For starters, there aren't nearly enough psychologists educated in pain psychology, a problem Tennessee pain psychologist Ted Jones, PhD, sees on a daily basis at a Knoxville medical pain clinic. Although the clinic has 1,600 active patients, there are just two psychologists on staff to help them.

Jones, who examines possible candidates for medication treatments and delivers psychological treatments such as CBT in group and individual sessions, adds, "We're seeing more and more patients here, and we'd like to offer more services." He'd want to hire another psychologist, but hasn't been able to discover a suitable applicant.

"We haven't yet created the incentives that would entice enough psychologists to enter this profession," says Robert Kerns, PhD, a Yale University professor and former national program director for pain treatment at the Veterans Administration.

Kerns, Darnall, Mackey, and their co-authors emphasized the need for expanded pre- and postdoctoral training programs in pain psychology in an article published in Pain Medicine, with the objective of establishing it an APA specialist (Pain Medicine, 2016).

Another issue, in addition to training, is reimbursement. Some insurance companies and government-run health-care programs don't cover behavioral pain treatment or reimburse it at a lower rate than physical pain therapies like pills or injections, making it more difficult for some patients to get these treatments.

The problem isn't ubiquitous, and it varies by geography; Jones, for example, claims he hasn't had any issues with reimbursement, including from TennCare, Tennessee's Medicaid program.

However, according to Mackey, the Stanford pain center loses money on the services provided by its five psychologists. "I could make them cover their costs by giving them less time to visit patients," he says, "but then they won't be able to deliver the services that the patients deserve." "So, for the greater good, I've decided to lose money on it." "We'd want to see reimbursements go up."

While those structural concerns will take time to overcome, research on improving access to behavioral pain treatment continues. The $81 million NIH-VA-DOD collaboration, for example, will support 11 large-scale "pragmatic clinical trials" to see how military and veteran health-care providers may include nonpharmacological treatments, such as mindfulness and CBT, into their care.

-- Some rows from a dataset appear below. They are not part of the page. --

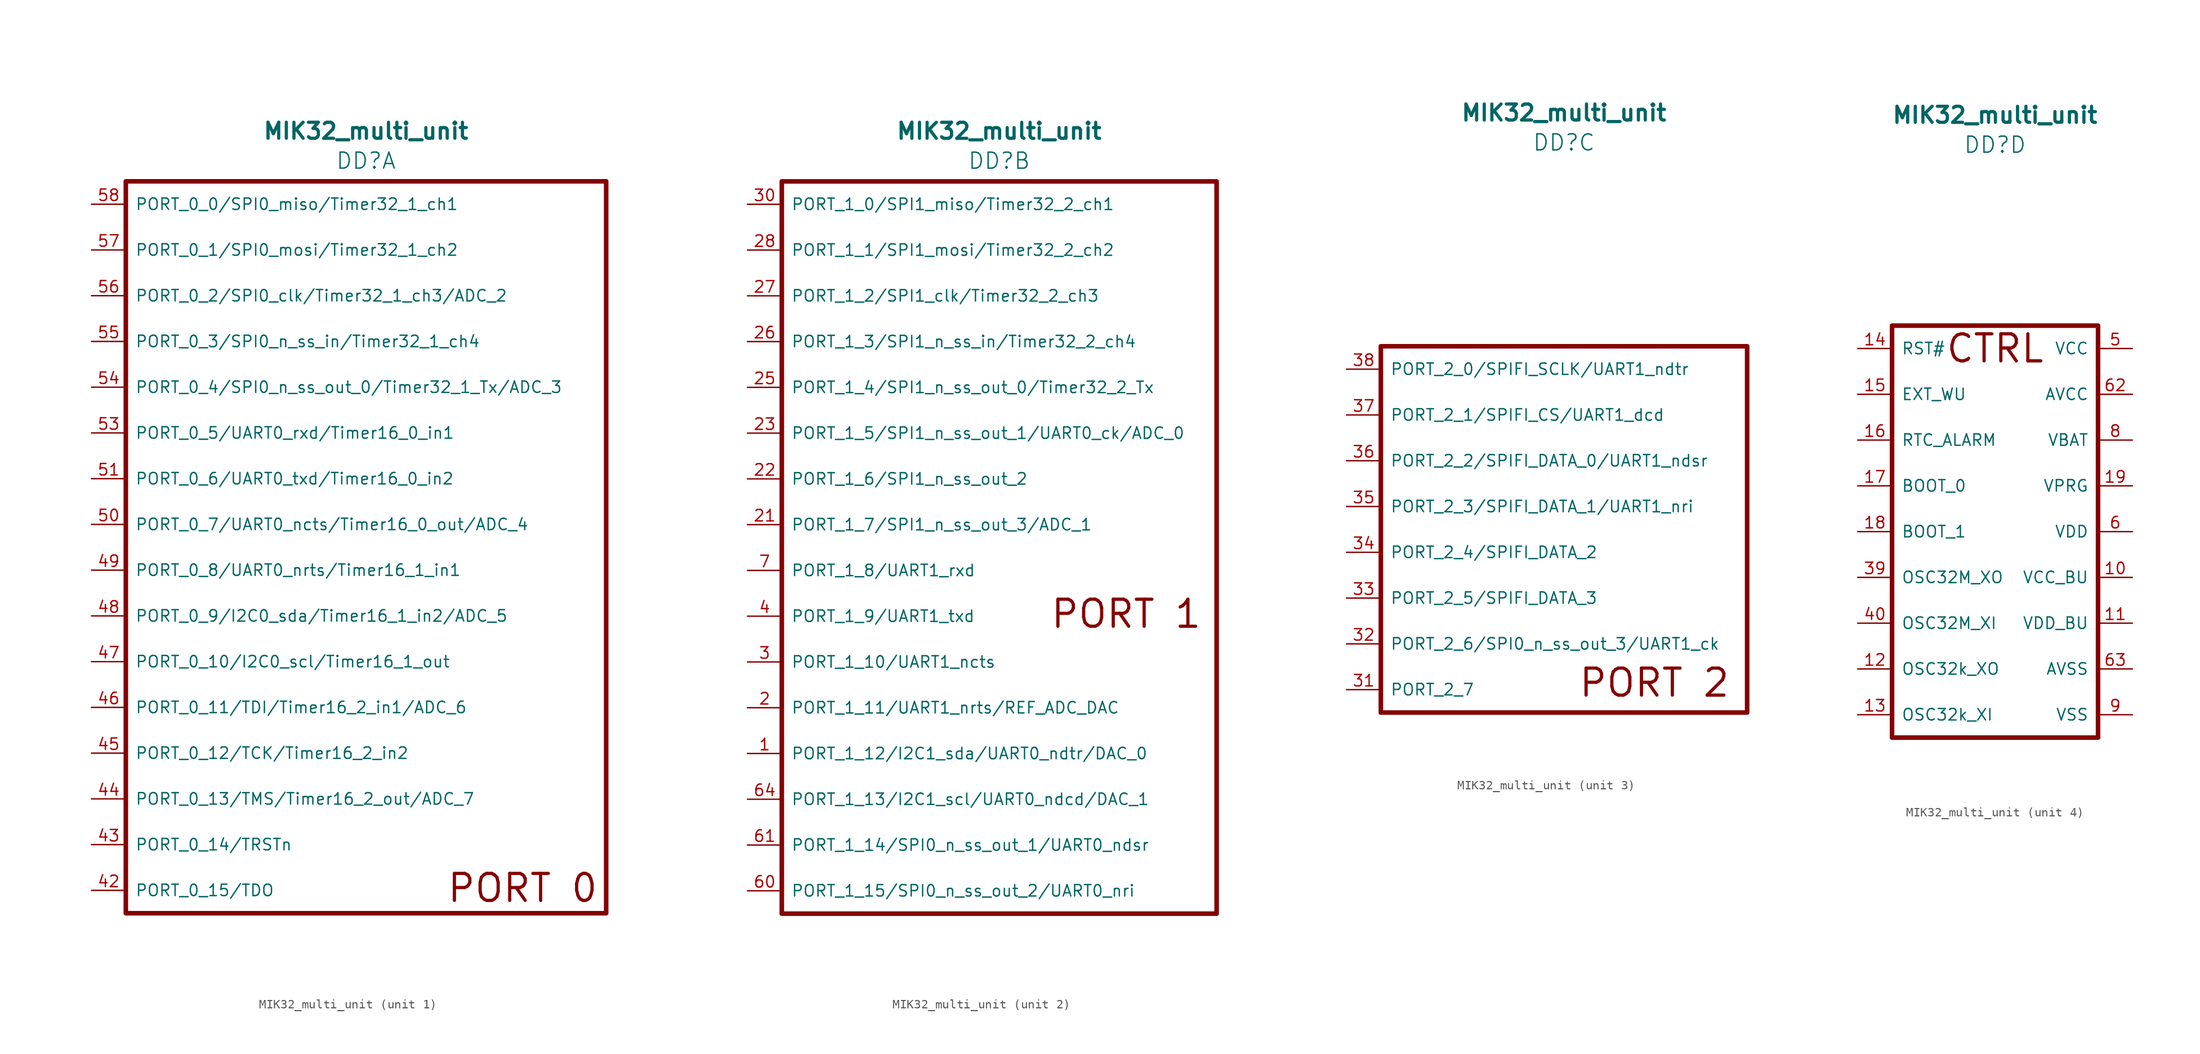
<source format=kicad_sym>
(kicad_symbol_lib
  (version 20241209)
  (generator "kicad_symbol_editor")
  (generator_version "9.0")
  (symbol "MIK32_multi_unit"
    (pin_names
      (offset 1.016))
    (property "Reference" "DD"
      (at 0 42.926 0)
      (effects (font (size 1.778 1.778))))
    (property "Value" "MIK32_multi_unit"
      (at 0 46.228 0)
      (effects (font (size 1.778 1.778) (bold yes))))
    (property "ki_locked" ""
      (at 0 0 0)
      (effects (font (size 1.27 1.27))))
    (symbol "MIK32_multi_unit_1_1"
      (rectangle (start -26.67 40.64) (end 26.67 -40.64) (stroke (width 0.508) (type default)) (fill (type none)))
      (text "PORT 0" (at 25.908 -37.846 0) (effects (font (size 3 3) (thickness 0.356) (bold yes)) (justify right)))
      (pin bidirectional line (at -30.48 38.1 0) (length 3.81) (name "PORT_0_0/SPI0_miso/Timer32_1_ch1" (effects (font (size 1.27 1.27)))) (number "58" (effects (font (size 1.27 1.27)))))
      (pin bidirectional line (at -30.48 33.02 0) (length 3.81) (name "PORT_0_1/SPI0_mosi/Timer32_1_ch2" (effects (font (size 1.27 1.27)))) (number "57" (effects (font (size 1.27 1.27)))))
      (pin bidirectional line (at -30.48 27.94 0) (length 3.81) (name "PORT_0_2/SPI0_clk/Timer32_1_ch3/ADC_2" (effects (font (size 1.27 1.27)))) (number "56" (effects (font (size 1.27 1.27)))))
      (pin bidirectional line (at -30.48 22.86 0) (length 3.81) (name "PORT_0_3/SPI0_n_ss_in/Timer32_1_ch4" (effects (font (size 1.27 1.27)))) (number "55" (effects (font (size 1.27 1.27)))))
      (pin bidirectional line (at -30.48 17.78 0) (length 3.81) (name "PORT_0_4/SPI0_n_ss_out_0/Timer32_1_Tx/ADC_3" (effects (font (size 1.27 1.27)))) (number "54" (effects (font (size 1.27 1.27)))))
      (pin bidirectional line (at -30.48 12.7 0) (length 3.81) (name "PORT_0_5/UART0_rxd/Timer16_0_in1" (effects (font (size 1.27 1.27)))) (number "53" (effects (font (size 1.27 1.27)))))
      (pin bidirectional line (at -30.48 7.62 0) (length 3.81) (name "PORT_0_6/UART0_txd/Timer16_0_in2" (effects (font (size 1.27 1.27)))) (number "51" (effects (font (size 1.27 1.27)))))
      (pin bidirectional line (at -30.48 2.54 0) (length 3.81) (name "PORT_0_7/UART0_ncts/Timer16_0_out/ADC_4" (effects (font (size 1.27 1.27)))) (number "50" (effects (font (size 1.27 1.27)))))
      (pin bidirectional line (at -30.48 -2.54 0) (length 3.81) (name "PORT_0_8/UART0_nrts/Timer16_1_in1" (effects (font (size 1.27 1.27)))) (number "49" (effects (font (size 1.27 1.27)))))
      (pin bidirectional line (at -30.48 -7.62 0) (length 3.81) (name "PORT_0_9/I2C0_sda/Timer16_1_in2/ADC_5" (effects (font (size 1.27 1.27)))) (number "48" (effects (font (size 1.27 1.27)))))
      (pin bidirectional line (at -30.48 -12.7 0) (length 3.81) (name "PORT_0_10/I2C0_scl/Timer16_1_out" (effects (font (size 1.27 1.27)))) (number "47" (effects (font (size 1.27 1.27)))))
      (pin bidirectional line (at -30.48 -17.78 0) (length 3.81) (name "PORT_0_11/TDI/Timer16_2_in1/ADC_6" (effects (font (size 1.27 1.27)))) (number "46" (effects (font (size 1.27 1.27)))))
      (pin bidirectional line (at -30.48 -22.86 0) (length 3.81) (name "PORT_0_12/TCK/Timer16_2_in2" (effects (font (size 1.27 1.27)))) (number "45" (effects (font (size 1.27 1.27)))))
      (pin bidirectional line (at -30.48 -27.94 0) (length 3.81) (name "PORT_0_13/TMS/Timer16_2_out/ADC_7" (effects (font (size 1.27 1.27)))) (number "44" (effects (font (size 1.27 1.27)))))
      (pin bidirectional line (at -30.48 -33.02 0) (length 3.81) (name "PORT_0_14/TRSTn" (effects (font (size 1.27 1.27)))) (number "43" (effects (font (size 1.27 1.27)))))
      (pin bidirectional line (at -30.48 -38.1 0) (length 3.81) (name "PORT_0_15/TDO" (effects (font (size 1.27 1.27)))) (number "42" (effects (font (size 1.27 1.27))))))
    (symbol "MIK32_multi_unit_2_1"
      (rectangle (start -24.13 40.64) (end 24.13 -40.64) (stroke (width 0.508) (type default)) (fill (type none)))
      (text "PORT 1" (at 22.606 -7.366 0) (effects (font (size 3 3) (thickness 0.356) (bold yes)) (justify right)))
      (pin bidirectional line (at -27.94 38.1 0) (length 3.81) (name "PORT_1_0/SPI1_miso/Timer32_2_ch1" (effects (font (size 1.27 1.27)))) (number "30" (effects (font (size 1.27 1.27)))))
      (pin bidirectional line (at -27.94 33.02 0) (length 3.81) (name "PORT_1_1/SPI1_mosi/Timer32_2_ch2" (effects (font (size 1.27 1.27)))) (number "28" (effects (font (size 1.27 1.27)))))
      (pin bidirectional line (at -27.94 27.94 0) (length 3.81) (name "PORT_1_2/SPI1_clk/Timer32_2_ch3" (effects (font (size 1.27 1.27)))) (number "27" (effects (font (size 1.27 1.27)))))
      (pin bidirectional line (at -27.94 22.86 0) (length 3.81) (name "PORT_1_3/SPI1_n_ss_in/Timer32_2_ch4" (effects (font (size 1.27 1.27)))) (number "26" (effects (font (size 1.27 1.27)))))
      (pin bidirectional line (at -27.94 17.78 0) (length 3.81) (name "PORT_1_4/SPI1_n_ss_out_0/Timer32_2_Tx" (effects (font (size 1.27 1.27)))) (number "25" (effects (font (size 1.27 1.27)))))
      (pin bidirectional line (at -27.94 12.7 0) (length 3.81) (name "PORT_1_5/SPI1_n_ss_out_1/UART0_ck/ADC_0" (effects (font (size 1.27 1.27)))) (number "23" (effects (font (size 1.27 1.27)))))
      (pin bidirectional line (at -27.94 7.62 0) (length 3.81) (name "PORT_1_6/SPI1_n_ss_out_2" (effects (font (size 1.27 1.27)))) (number "22" (effects (font (size 1.27 1.27)))))
      (pin bidirectional line (at -27.94 2.54 0) (length 3.81) (name "PORT_1_7/SPI1_n_ss_out_3/ADC_1" (effects (font (size 1.27 1.27)))) (number "21" (effects (font (size 1.27 1.27)))))
      (pin bidirectional line (at -27.94 -2.54 0) (length 3.81) (name "PORT_1_8/UART1_rxd" (effects (font (size 1.27 1.27)))) (number "7" (effects (font (size 1.27 1.27)))))
      (pin bidirectional line (at -27.94 -7.62 0) (length 3.81) (name "PORT_1_9/UART1_txd" (effects (font (size 1.27 1.27)))) (number "4" (effects (font (size 1.27 1.27)))))
      (pin bidirectional line (at -27.94 -12.7 0) (length 3.81) (name "PORT_1_10/UART1_ncts" (effects (font (size 1.27 1.27)))) (number "3" (effects (font (size 1.27 1.27)))))
      (pin bidirectional line (at -27.94 -17.78 0) (length 3.81) (name "PORT_1_11/UART1_nrts/REF_ADC_DAC" (effects (font (size 1.27 1.27)))) (number "2" (effects (font (size 1.27 1.27)))))
      (pin bidirectional line (at -27.94 -22.86 0) (length 3.81) (name "PORT_1_12/I2C1_sda/UART0_ndtr/DAC_0" (effects (font (size 1.27 1.27)))) (number "1" (effects (font (size 1.27 1.27)))))
      (pin bidirectional line (at -27.94 -27.94 0) (length 3.81) (name "PORT_1_13/I2C1_scl/UART0_ndcd/DAC_1" (effects (font (size 1.27 1.27)))) (number "64" (effects (font (size 1.27 1.27)))))
      (pin bidirectional line (at -27.94 -33.02 0) (length 3.81) (name "PORT_1_14/SPI0_n_ss_out_1/UART0_ndsr" (effects (font (size 1.27 1.27)))) (number "61" (effects (font (size 1.27 1.27)))))
      (pin bidirectional line (at -27.94 -38.1 0) (length 3.81) (name "PORT_1_15/SPI0_n_ss_out_2/UART0_nri" (effects (font (size 1.27 1.27)))) (number "60" (effects (font (size 1.27 1.27))))))
    (symbol "MIK32_multi_unit_3_1"
      (rectangle (start -20.32 20.32) (end 20.32 -20.32) (stroke (width 0.508) (type default)) (fill (type none)))
      (text "PORT 2" (at 18.542 -17.018 0) (effects (font (size 3 3) (thickness 0.356) (bold yes)) (justify right)))
      (pin bidirectional line (at -24.13 17.78 0) (length 3.81) (name "PORT_2_0/SPIFI_SCLK/UART1_ndtr" (effects (font (size 1.27 1.27)))) (number "38" (effects (font (size 1.27 1.27)))))
      (pin bidirectional line (at -24.13 12.7 0) (length 3.81) (name "PORT_2_1/SPIFI_CS/UART1_dcd" (effects (font (size 1.27 1.27)))) (number "37" (effects (font (size 1.27 1.27)))))
      (pin bidirectional line (at -24.13 7.62 0) (length 3.81) (name "PORT_2_2/SPIFI_DATA_0/UART1_ndsr" (effects (font (size 1.27 1.27)))) (number "36" (effects (font (size 1.27 1.27)))))
      (pin bidirectional line (at -24.13 2.54 0) (length 3.81) (name "PORT_2_3/SPIFI_DATA_1/UART1_nri" (effects (font (size 1.27 1.27)))) (number "35" (effects (font (size 1.27 1.27)))))
      (pin bidirectional line (at -24.13 -2.54 0) (length 3.81) (name "PORT_2_4/SPIFI_DATA_2" (effects (font (size 1.27 1.27)))) (number "34" (effects (font (size 1.27 1.27)))))
      (pin bidirectional line (at -24.13 -7.62 0) (length 3.81) (name "PORT_2_5/SPIFI_DATA_3" (effects (font (size 1.27 1.27)))) (number "33" (effects (font (size 1.27 1.27)))))
      (pin bidirectional line (at -24.13 -12.7 0) (length 3.81) (name "PORT_2_6/SPI0_n_ss_out_3/UART1_ck" (effects (font (size 1.27 1.27)))) (number "32" (effects (font (size 1.27 1.27)))))
      (pin bidirectional line (at -24.13 -17.78 0) (length 3.81) (name "PORT_2_7" (effects (font (size 1.27 1.27)))) (number "31" (effects (font (size 1.27 1.27))))))
    (symbol "MIK32_multi_unit_4_1"
      (rectangle (start -11.43 22.86) (end 11.43 -22.86) (stroke (width 0.508) (type default)) (fill (type none)))
      (text "CTRL" (at 0 20.32 0) (effects (font (size 3 3) (thickness 0.356) (bold yes))))
      (pin input line (at -15.24 20.32 0) (length 3.81) (name "RST#" (effects (font (size 1.27 1.27)))) (number "14" (effects (font (size 1.27 1.27)))))
      (pin input line (at -15.24 15.24 0) (length 3.81) (name "EXT_WU" (effects (font (size 1.27 1.27)))) (number "15" (effects (font (size 1.27 1.27)))))
      (pin output line (at -15.24 10.16 0) (length 3.81) (name "RTC_ALARM" (effects (font (size 1.27 1.27)))) (number "16" (effects (font (size 1.27 1.27)))))
      (pin input line (at -15.24 5.08 0) (length 3.81) (name "BOOT_0" (effects (font (size 1.27 1.27)))) (number "17" (effects (font (size 1.27 1.27)))))
      (pin input line (at -15.24 0 0) (length 3.81) (name "BOOT_1" (effects (font (size 1.27 1.27)))) (number "18" (effects (font (size 1.27 1.27)))))
      (pin output line (at -15.24 -5.08 0) (length 3.81) (name "OSC32M_XO" (effects (font (size 1.27 1.27)))) (number "39" (effects (font (size 1.27 1.27)))))
      (pin input line (at -15.24 -10.16 0) (length 3.81) (name "OSC32M_XI" (effects (font (size 1.27 1.27)))) (number "40" (effects (font (size 1.27 1.27)))))
      (pin output line (at -15.24 -15.24 0) (length 3.81) (name "OSC32k_XO" (effects (font (size 1.27 1.27)))) (number "12" (effects (font (size 1.27 1.27)))))
      (pin input line (at -15.24 -20.32 0) (length 3.81) (name "OSC32k_XI" (effects (font (size 1.27 1.27)))) (number "13" (effects (font (size 1.27 1.27)))))
      (pin power_in line (at 15.24 20.32 180) (length 3.81) (hide yes) (name "VCC" (effects (font (size 1.27 1.27)))) (number "20" (effects (font (size 1.27 1.27)))))
      (pin power_in line (at 15.24 20.32 180) (length 3.81) (name "VCC" (effects (font (size 1.27 1.27)))) (number "5" (effects (font (size 1.27 1.27)))))
      (pin power_in line (at 15.24 20.32 180) (length 3.81) (hide yes) (name "VCC" (effects (font (size 1.27 1.27)))) (number "52" (effects (font (size 1.27 1.27)))))
      (pin power_in line (at 15.24 15.24 180) (length 3.81) (name "AVCC" (effects (font (size 1.27 1.27)))) (number "62" (effects (font (size 1.27 1.27)))))
      (pin power_in line (at 15.24 10.16 180) (length 3.81) (name "VBAT" (effects (font (size 1.27 1.27)))) (number "8" (effects (font (size 1.27 1.27)))))
      (pin power_in line (at 15.24 5.08 180) (length 3.81) (name "VPRG" (effects (font (size 1.27 1.27)))) (number "19" (effects (font (size 1.27 1.27)))))
      (pin power_out line (at 15.24 0 180) (length 3.81) (hide yes) (name "VDD" (effects (font (size 1.27 1.27)))) (number "24" (effects (font (size 1.27 1.27)))))
      (pin power_out line (at 15.24 0 180) (length 3.81) (hide yes) (name "VDD" (effects (font (size 1.27 1.27)))) (number "41" (effects (font (size 1.27 1.27)))))
      (pin power_out line (at 15.24 0 180) (length 3.81) (name "VDD" (effects (font (size 1.27 1.27)))) (number "6" (effects (font (size 1.27 1.27)))))
      (pin power_out line (at 15.24 -5.08 180) (length 3.81) (name "VCC_BU" (effects (font (size 1.27 1.27)))) (number "10" (effects (font (size 1.27 1.27)))))
      (pin power_out line (at 15.24 -10.16 180) (length 3.81) (name "VDD_BU" (effects (font (size 1.27 1.27)))) (number "11" (effects (font (size 1.27 1.27)))))
      (pin power_in line (at 15.24 -15.24 180) (length 3.81) (name "AVSS" (effects (font (size 1.27 1.27)))) (number "63" (effects (font (size 1.27 1.27)))))
      (pin power_in line (at 15.24 -20.32 180) (length 3.81) (hide yes) (name "VSS" (effects (font (size 1.27 1.27)))) (number "29" (effects (font (size 1.27 1.27)))))
      (pin power_in line (at 15.24 -20.32 180) (length 3.81) (hide yes) (name "VSS" (effects (font (size 1.27 1.27)))) (number "59" (effects (font (size 1.27 1.27)))))
      (pin passive line (at 15.24 -20.32 180) (length 3.81) (hide yes) (name "PAD" (effects (font (size 1.27 1.27)))) (number "65" (effects (font (size 1.27 1.27)))))
      (pin power_in line (at 15.24 -20.32 180) (length 3.81) (name "VSS" (effects (font (size 1.27 1.27)))) (number "9" (effects (font (size 1.27 1.27))))))))
</source>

Meanwhile, Darnall is designing shorter sessions and treatments that may be provided online in order to bring behavioral pain treatment to more individuals inside the present health-care system. She's created a two-hour, single-session CBT-based pain psychology lesson and is putting it through a randomized controlled study to see how beneficial it is compared to a regular eight-week CBT course. In another clinical experiment, she's looking into whether an online CBT-based lesson might help surgical patients with recovery discomfort.

Overall, the goal is to reach as many patients as possible with the benefits of pain psychology treatment. Darnall explains that "pain is both a negative sensory and a negative emotional experience." She continues, "Psychology is already integrated into the notion of pain." "It is a primary treatment for pain, not a 'alternative' treatment."